Due to more than 90% of China’s soyabean crushing capacity being located in coastal areas, the geographic shift in hog farming was causing both opportunities and challenges for the crushers, depending on their region, the report said.

In northeastern China – where crush capacity utilisation was around 41.7% – there was “certain growth potential” for soya meal producers who were forecast to be able to meet regional demand. However, in the long run, these producers – mostly consisting of smaller plants in remote areas – would be phased out of the market.

Northern China was the largest pork producing region and also had the largest soyabean crushing capacity – roughly one-third of the country’s total capacity – but due to a higher-than-average utilisation ratio of 57%, Rabobank expects to see consolidation rather than capacity expansion in the area.

Northwestern China was set to register the highest regional growth rate in pork production at 2.8%, but due to a generally low share of the market, absolute volumes would still remain low. The region’s soyabean crush capacity would also remain small-scale due to disadvantages in location, Rabobank added.

The demand for soya meal in eastern China was low due to an expected 2.1%/year decline in pork production, but the area’s waterway connections inland were considered the most cost-effective mode of transportation, which boosted the region’ outlook for soya crush capacity expansion and greenfield projects.

Central China was projected to register a relatively high pork production growth rate at 1.8%/year but, due to logistical difficulties and a cost disadvantage, the area had few crushing plants and regional soya meal demand was supplied by eastern crushers.
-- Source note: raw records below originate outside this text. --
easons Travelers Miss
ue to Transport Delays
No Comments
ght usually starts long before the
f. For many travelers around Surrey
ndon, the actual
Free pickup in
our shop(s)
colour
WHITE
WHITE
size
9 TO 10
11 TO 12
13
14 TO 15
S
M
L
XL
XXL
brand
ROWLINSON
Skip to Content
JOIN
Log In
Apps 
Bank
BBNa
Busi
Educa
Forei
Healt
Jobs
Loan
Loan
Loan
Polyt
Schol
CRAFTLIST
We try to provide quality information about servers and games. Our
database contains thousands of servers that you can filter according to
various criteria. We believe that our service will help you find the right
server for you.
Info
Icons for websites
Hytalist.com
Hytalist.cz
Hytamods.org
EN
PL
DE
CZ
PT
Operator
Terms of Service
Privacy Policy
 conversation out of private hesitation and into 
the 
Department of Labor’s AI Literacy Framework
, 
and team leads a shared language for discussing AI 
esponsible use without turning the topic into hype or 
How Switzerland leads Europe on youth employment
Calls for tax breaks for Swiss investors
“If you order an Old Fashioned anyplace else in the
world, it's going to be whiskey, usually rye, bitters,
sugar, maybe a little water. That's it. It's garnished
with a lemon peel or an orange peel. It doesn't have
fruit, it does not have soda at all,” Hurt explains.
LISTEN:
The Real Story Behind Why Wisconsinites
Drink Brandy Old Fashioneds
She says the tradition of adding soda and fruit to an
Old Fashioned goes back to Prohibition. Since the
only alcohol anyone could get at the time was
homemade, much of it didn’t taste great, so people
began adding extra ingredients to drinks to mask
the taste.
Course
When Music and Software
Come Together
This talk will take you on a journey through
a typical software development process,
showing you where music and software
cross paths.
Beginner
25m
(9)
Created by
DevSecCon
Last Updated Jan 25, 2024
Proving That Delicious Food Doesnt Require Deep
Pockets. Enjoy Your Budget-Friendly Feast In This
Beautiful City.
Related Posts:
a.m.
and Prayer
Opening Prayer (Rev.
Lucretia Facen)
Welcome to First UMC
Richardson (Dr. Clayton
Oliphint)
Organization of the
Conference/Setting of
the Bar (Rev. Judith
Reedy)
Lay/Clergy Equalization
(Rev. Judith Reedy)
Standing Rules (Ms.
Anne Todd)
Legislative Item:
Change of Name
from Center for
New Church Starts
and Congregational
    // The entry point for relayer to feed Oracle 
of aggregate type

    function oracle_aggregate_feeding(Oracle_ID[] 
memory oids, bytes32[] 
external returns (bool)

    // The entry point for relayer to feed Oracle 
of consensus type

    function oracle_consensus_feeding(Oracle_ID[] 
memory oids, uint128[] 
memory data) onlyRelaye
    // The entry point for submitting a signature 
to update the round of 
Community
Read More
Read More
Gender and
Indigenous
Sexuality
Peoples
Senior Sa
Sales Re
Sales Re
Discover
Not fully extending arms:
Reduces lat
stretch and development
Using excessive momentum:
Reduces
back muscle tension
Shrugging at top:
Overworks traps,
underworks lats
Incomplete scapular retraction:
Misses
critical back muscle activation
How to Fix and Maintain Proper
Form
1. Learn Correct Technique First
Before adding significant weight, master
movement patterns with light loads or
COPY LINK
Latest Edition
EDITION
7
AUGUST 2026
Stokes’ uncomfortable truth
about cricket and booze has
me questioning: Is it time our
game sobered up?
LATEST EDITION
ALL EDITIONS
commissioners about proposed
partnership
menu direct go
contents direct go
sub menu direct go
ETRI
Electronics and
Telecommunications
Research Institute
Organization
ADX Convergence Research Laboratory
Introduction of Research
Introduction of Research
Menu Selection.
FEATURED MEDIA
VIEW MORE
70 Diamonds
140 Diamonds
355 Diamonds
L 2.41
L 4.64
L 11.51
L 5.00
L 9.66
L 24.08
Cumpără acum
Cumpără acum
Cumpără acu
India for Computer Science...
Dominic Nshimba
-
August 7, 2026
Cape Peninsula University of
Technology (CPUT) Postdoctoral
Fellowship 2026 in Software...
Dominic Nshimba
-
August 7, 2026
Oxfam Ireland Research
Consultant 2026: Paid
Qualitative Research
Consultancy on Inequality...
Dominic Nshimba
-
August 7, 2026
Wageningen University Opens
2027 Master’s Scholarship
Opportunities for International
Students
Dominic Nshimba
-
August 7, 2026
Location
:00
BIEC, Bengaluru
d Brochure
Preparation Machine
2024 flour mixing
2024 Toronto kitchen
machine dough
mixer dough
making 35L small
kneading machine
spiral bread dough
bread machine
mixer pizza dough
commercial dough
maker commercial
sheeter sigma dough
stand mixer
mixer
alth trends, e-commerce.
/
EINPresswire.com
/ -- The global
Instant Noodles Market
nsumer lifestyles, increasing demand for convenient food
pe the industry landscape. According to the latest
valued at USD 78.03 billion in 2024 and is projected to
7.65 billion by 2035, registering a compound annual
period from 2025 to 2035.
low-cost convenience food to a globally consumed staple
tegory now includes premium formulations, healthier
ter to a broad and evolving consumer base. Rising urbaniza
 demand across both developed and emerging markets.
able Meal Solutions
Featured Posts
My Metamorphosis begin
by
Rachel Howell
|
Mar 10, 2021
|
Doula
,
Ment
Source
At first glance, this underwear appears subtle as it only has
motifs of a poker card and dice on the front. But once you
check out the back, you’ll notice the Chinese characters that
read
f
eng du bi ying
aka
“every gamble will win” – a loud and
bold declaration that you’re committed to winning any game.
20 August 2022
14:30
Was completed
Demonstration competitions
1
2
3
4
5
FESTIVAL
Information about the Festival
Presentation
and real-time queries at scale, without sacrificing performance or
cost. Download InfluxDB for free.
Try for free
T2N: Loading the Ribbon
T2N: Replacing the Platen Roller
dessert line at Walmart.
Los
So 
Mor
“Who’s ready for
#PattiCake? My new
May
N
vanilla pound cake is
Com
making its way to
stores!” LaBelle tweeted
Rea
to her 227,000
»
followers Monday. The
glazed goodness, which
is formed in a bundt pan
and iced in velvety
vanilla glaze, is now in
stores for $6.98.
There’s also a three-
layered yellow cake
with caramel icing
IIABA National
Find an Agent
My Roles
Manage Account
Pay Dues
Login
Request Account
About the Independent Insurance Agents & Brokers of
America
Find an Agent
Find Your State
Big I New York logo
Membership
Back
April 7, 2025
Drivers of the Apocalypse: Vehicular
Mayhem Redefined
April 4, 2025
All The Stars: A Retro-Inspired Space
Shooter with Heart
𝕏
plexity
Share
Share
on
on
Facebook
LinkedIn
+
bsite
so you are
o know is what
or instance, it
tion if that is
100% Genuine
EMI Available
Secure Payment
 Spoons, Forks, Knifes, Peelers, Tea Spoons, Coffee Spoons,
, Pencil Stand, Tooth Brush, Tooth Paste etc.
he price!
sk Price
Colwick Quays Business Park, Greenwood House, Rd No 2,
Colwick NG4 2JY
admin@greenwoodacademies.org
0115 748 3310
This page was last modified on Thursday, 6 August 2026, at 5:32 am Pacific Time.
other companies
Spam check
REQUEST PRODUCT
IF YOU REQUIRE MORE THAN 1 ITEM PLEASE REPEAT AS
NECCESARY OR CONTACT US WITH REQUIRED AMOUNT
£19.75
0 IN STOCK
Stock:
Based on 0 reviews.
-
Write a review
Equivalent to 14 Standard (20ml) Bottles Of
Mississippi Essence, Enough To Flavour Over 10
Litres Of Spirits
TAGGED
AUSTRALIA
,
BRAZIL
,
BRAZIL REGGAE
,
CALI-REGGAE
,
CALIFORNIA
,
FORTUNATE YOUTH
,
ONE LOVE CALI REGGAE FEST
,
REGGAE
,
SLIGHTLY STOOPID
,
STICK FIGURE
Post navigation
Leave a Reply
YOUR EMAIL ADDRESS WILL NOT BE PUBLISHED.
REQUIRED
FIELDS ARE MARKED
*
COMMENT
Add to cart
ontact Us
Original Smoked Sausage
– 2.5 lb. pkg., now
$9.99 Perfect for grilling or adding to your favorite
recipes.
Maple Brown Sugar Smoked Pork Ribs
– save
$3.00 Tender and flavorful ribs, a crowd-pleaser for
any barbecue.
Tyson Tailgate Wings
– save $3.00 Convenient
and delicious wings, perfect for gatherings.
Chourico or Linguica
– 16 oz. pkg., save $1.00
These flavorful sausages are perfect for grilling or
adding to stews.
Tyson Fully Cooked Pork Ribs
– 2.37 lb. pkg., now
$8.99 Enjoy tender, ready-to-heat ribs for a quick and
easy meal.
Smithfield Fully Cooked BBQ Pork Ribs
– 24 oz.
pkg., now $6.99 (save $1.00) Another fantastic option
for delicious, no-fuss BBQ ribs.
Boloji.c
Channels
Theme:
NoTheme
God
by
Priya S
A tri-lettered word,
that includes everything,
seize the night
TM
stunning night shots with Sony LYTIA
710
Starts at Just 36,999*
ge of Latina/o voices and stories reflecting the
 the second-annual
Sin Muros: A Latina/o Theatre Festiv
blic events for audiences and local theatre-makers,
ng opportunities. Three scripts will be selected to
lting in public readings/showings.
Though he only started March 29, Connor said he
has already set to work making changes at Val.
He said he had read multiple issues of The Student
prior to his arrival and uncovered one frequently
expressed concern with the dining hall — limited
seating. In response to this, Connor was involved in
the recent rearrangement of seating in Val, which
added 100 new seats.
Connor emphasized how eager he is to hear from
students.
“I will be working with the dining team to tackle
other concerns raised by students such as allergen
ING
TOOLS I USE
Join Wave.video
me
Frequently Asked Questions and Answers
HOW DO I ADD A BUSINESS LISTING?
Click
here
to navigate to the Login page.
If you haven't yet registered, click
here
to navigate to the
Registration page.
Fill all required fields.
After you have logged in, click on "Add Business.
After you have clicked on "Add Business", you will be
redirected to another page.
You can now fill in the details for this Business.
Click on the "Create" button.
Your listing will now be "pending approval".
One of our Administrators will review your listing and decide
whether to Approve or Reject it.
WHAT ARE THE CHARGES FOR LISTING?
South China was facing a situation similar to the eastern parts in that its pork output was projected to fall but it had “massive” soyabean crush capacities, with most plants located at sea ports.

However, the transportation and logistics networks on the Pearl River were less developed than in the east, which meant the region’s utilisation ratio would remain at the current 52% or go even lower through to 2020.

Southwestern China, while accounting for 20% of China’s pork production, was responsible for only 2% of the total national crush capacity, making the region heavily dependent on soya meal supplies from the east and south and an unlikely focus for future expansion investment.